Juan Albarracín Dierolf
Juan Albarracín is an assistant professor of Political Science at the University of Illinois Chicago (UIC) and a co-principal investigator of the Notre Dame Violence and Transitional Justice Lab (V-TJLab) at the University of Notre Dame’s Kellogg Institute. His research focuses on the threats to political and civil rights in cases of mass-scale violence. In this sense, his work lies at the intersection of studies of democratization, criminal governance, and political institutions. Through his current book project Criminalized Electoral Politics: Politicians and Criminals Subverting Democracy in Brazil, he tackles one of the most critical issues in contemporary developing democracies: the effect of criminal governance on democratic processes. He explains how the absence of robust local party organizations and autonomous civic organizations enable politicians to seek alliances with criminal groups to repress political rivals and violently influence electoral outcomes in some Brazilian cities.
In addition to criminal governance, he is also interested in the transformation of violence after transitions from authoritarian rule and/or armed conflict. He explores in a collaborative research project how the implementation of transitional justice mechanisms impacts levels of criminal violence in new democracies. Together with colleagues in Colombia and Germany, he also studies the political logic behind post-conflict violence in Colombia, in particular the growth in violence against social movement leaders from 2016 to the present.
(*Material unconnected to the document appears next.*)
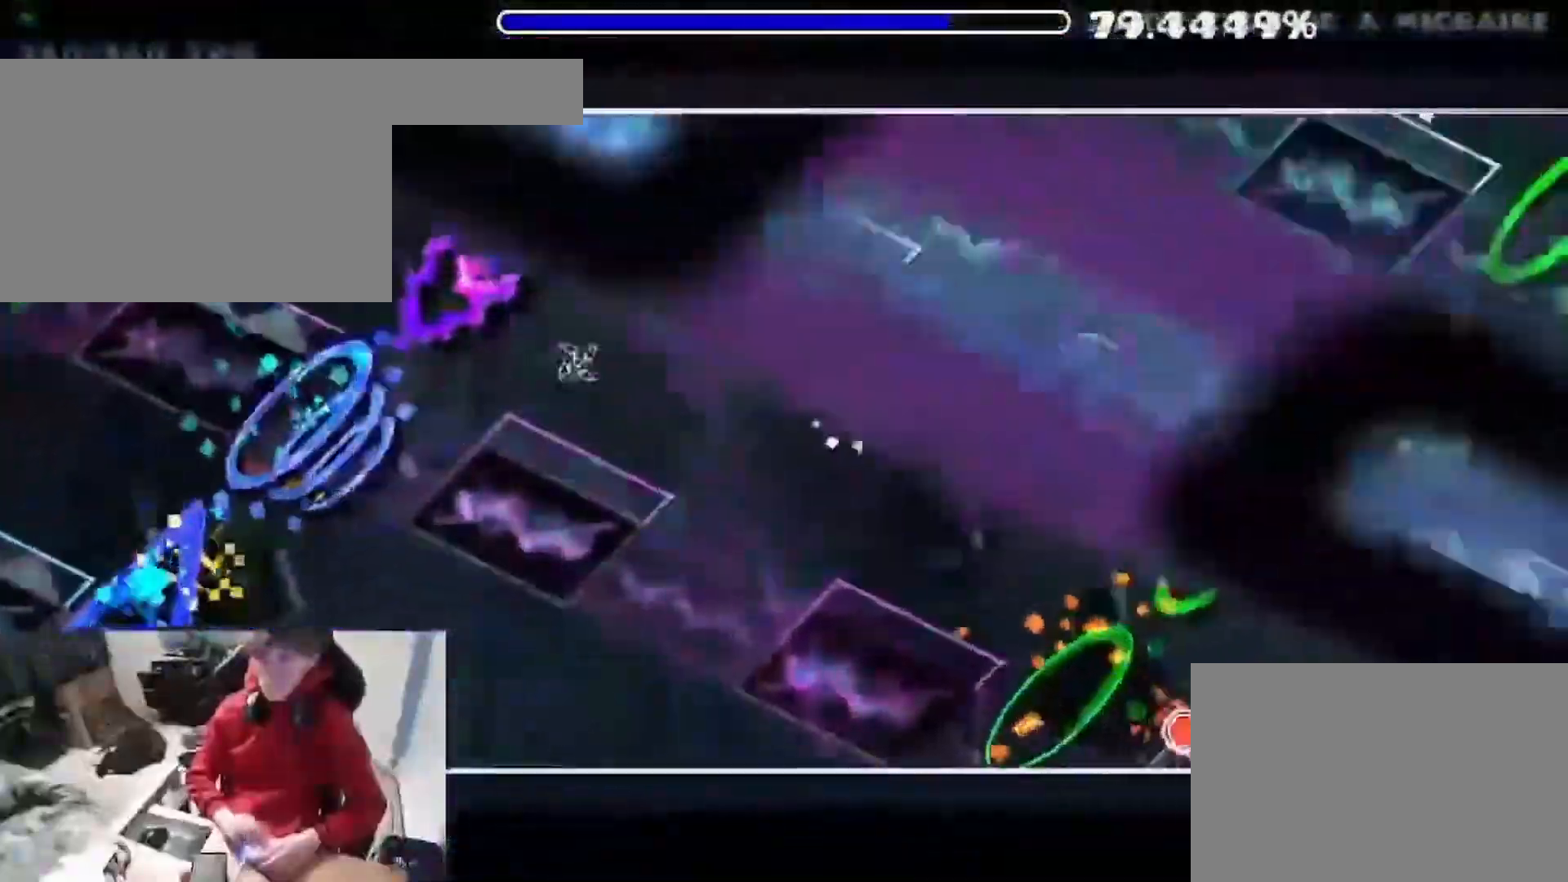
{"keys": [], "events": [[100, "space", "down"], [283, "space", "up"]]}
Albarracín holds a PhD and an MA in political science from the University of Notre Dame and a BA in political science and MA in comparative politics from the Universität Tübingen (Germany). His research has been recognized and supported by groups including the American Political Science Association, the Latin American Studies Association, the Network for the Study of Drugs in Latin America (Redesdal), the Inter-American Foundation, the Fulbright Commission in Colombia, the German-Colombian Peace Institute, Friedrich Ebert Stiftung in Colombia, and the German Academic Exchange Service.